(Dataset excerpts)
"""

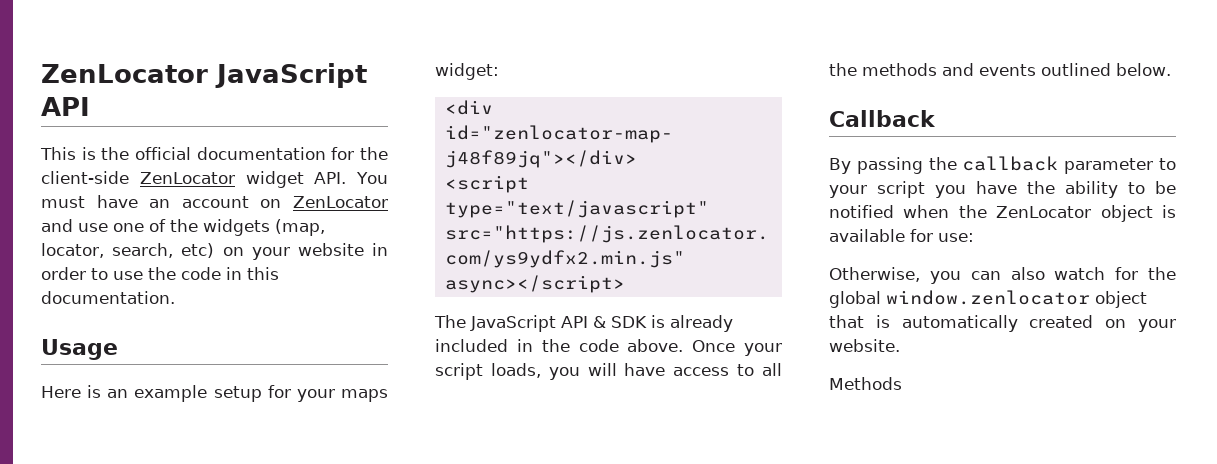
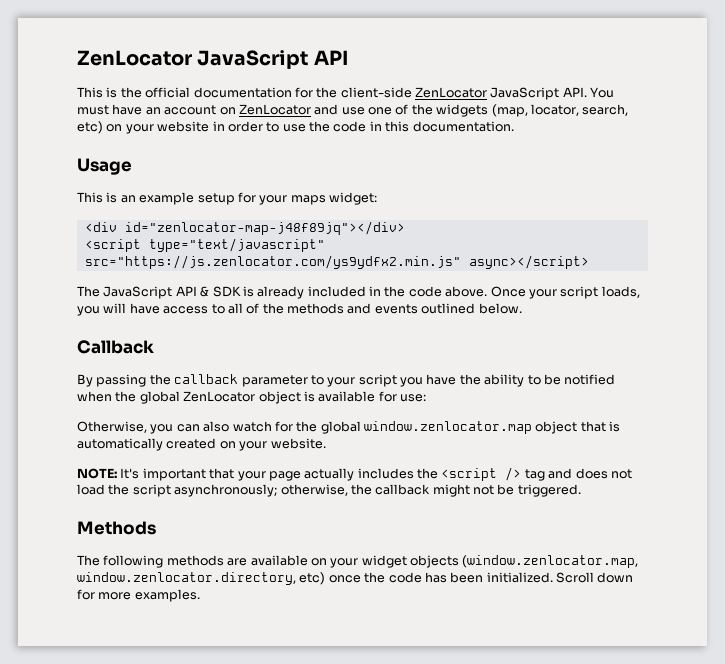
[245,171,304,188] widget -> [490,87,560,100] JavaScript
[41,386,81,398] Here -> [77,192,103,203] This
(782, 369) none -> [246,303,260,314] of
(987, 211) none -> [139,391,180,404] global
[886,290,1090,305] window.zenlocator -> [364,421,532,434] window.zenlocator.map
[829,377,902,390] Methods -> [77,467,632,481] [77,484,581,497] [77,521,156,535] [77,555,639,568] [77,572,634,585] [77,589,200,602] NOTE: It's important that your page actually includes the <script /> tag and does not load the script asynchronously; otherwise, the callback might not be triggered. // Methods // The following methods are available on your widget objects (window.zenlocator.map, window.zenlocator.directory, etc) once the code has been initialized. Scroll down for more examples.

"""

_Work task_
Please reproduce the entries from above exactly; images are not part of the copy.

_Answer to this problem_
[245,171,304,188] widget -> [490,87,560,100] JavaScript
[41,386,81,398] Here -> [77,192,103,203] This
(782, 369) none -> [246,303,260,314] of
(987, 211) none -> [139,391,180,404] global
[886,290,1090,305] window.zenlocator -> [364,421,532,434] window.zenlocator.map
[829,377,902,390] Methods -> [77,467,632,481] [77,484,581,497] [77,521,156,535] [77,555,639,568] [77,572,634,585] [77,589,200,602] NOTE: It's important that your page actually includes the <script /> tag and does not load the script asynchronously; otherwise, the callback might not be triggered. // Methods // The following methods are available on your widget objects (window.zenlocator.map, window.zenlocator.directory, etc) once the code has been initialized. Scroll down for more examples.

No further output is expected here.